According to Pew and MAeHC survey, providers found referential matching was seen as helpful, but expressed uncertainties regarding the reliability and accuracy of the data. Additionally, interviewees raised concerns about the potential challenges of entering into business agreements to enable a referential data approach.
While technologies like biometrics and blockchain have made inroads, the next wave of change in identity management will be driven by machine learning. At the heart of the technology is the ability to learn, perform and recognize patterns, thereby fine tuning the probabilistic matching process. As part of an augmented patient matching strategy, machine learning can be leveraged to detect common manual data remediation sequences and behaviors.
This rule-based intelligence, which continually improves over time, can not only further record matching accuracy but alleviate considerable data reconciliation burdens for HIM departments charged with piecing together fragmented, disconnected sources.
The challenge in using this kind of information is in the sheer number of human interactions required for an algorithm of this type to truly outperform human remediation. This is because the system must be able to detect broad patterns where users consistently take an action of marking a pair of records unique or as a match. Training, however, is greatly simplified in a cloud environment where usage statistics across many implementations can be gathered to produce a highly intelligent record resolution algorithm.
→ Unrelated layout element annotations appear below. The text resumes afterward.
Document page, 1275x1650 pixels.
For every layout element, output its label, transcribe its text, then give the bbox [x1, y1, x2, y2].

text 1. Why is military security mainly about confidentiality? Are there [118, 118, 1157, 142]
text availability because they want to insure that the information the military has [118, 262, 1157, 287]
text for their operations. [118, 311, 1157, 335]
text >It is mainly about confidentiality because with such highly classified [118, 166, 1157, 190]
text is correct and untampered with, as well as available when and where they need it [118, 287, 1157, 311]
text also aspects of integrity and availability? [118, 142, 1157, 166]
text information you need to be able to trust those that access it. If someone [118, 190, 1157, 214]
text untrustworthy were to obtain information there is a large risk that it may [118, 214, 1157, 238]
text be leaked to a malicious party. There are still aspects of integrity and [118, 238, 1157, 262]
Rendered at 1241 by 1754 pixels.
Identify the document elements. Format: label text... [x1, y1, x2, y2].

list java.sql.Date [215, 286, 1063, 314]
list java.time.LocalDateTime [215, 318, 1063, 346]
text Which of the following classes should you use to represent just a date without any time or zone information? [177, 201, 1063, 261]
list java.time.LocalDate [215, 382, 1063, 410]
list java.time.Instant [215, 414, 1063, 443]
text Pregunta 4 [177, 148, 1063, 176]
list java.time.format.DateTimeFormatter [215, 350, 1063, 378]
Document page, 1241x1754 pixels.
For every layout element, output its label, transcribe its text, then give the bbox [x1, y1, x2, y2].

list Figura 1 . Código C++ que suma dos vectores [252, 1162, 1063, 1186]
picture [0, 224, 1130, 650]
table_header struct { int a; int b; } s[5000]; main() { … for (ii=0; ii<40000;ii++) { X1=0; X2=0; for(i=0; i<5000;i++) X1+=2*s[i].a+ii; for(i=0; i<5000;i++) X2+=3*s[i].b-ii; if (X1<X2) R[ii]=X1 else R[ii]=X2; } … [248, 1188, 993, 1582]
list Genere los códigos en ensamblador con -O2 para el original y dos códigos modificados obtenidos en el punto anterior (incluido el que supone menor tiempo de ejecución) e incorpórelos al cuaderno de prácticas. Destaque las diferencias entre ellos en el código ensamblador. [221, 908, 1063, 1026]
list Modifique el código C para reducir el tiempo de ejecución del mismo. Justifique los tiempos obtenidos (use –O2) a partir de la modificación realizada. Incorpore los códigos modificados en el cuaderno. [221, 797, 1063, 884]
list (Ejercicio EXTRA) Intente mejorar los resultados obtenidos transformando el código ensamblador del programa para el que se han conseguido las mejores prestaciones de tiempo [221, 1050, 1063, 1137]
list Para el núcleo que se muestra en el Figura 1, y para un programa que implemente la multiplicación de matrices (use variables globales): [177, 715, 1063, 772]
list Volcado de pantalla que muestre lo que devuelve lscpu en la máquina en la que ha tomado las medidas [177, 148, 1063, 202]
As federal officials at ONC and CMS continue to push for patient data access and ownership, the opportunity for individuals to play a role in monitoring their personal health data is substantial. With the appropriate data governance controls in place, patients can be effective in managing and updating their own health record as they happen, such as moving to a new address or changing a phone number.
This self-administration, in which personal data is controlled and maintained by the patient using their smartphone device, can support patient matching efforts at key stages where errors often occur—during enrollment and at the point of registration.
When asked about consumer smartphones as an additional opportunity to improve record accuracy, the Pew and MAeHC survey found providers generally in favor. Potential drawbacks included rural access to reliable broadband and the security and integrity of the patient data into the provider’s IT systems, in leu of hackers. However, as smartwatches and other wearable devices with the same capability continue to become more of a commodity, individuals will likely expect these devices to be involved as part of the care process.
While no one solution exists to solving the patient identity crisis, an EMPI approach—backed by one or more of these technologies—can be a powerful advantage in furthering match rates across various settings.
Ultimately, in today’s transformative digital healthcare landscape, HCOs are going to have to look beyond their EHRs to manage patient identity. To effectively capture, record and share accurate demographic data elements across systems, HCOs will be best served by integrating a vendor-agnostic EMPI platform, leveraging one or more of these trends, and implementing a sound data governance strategy across the enterprise.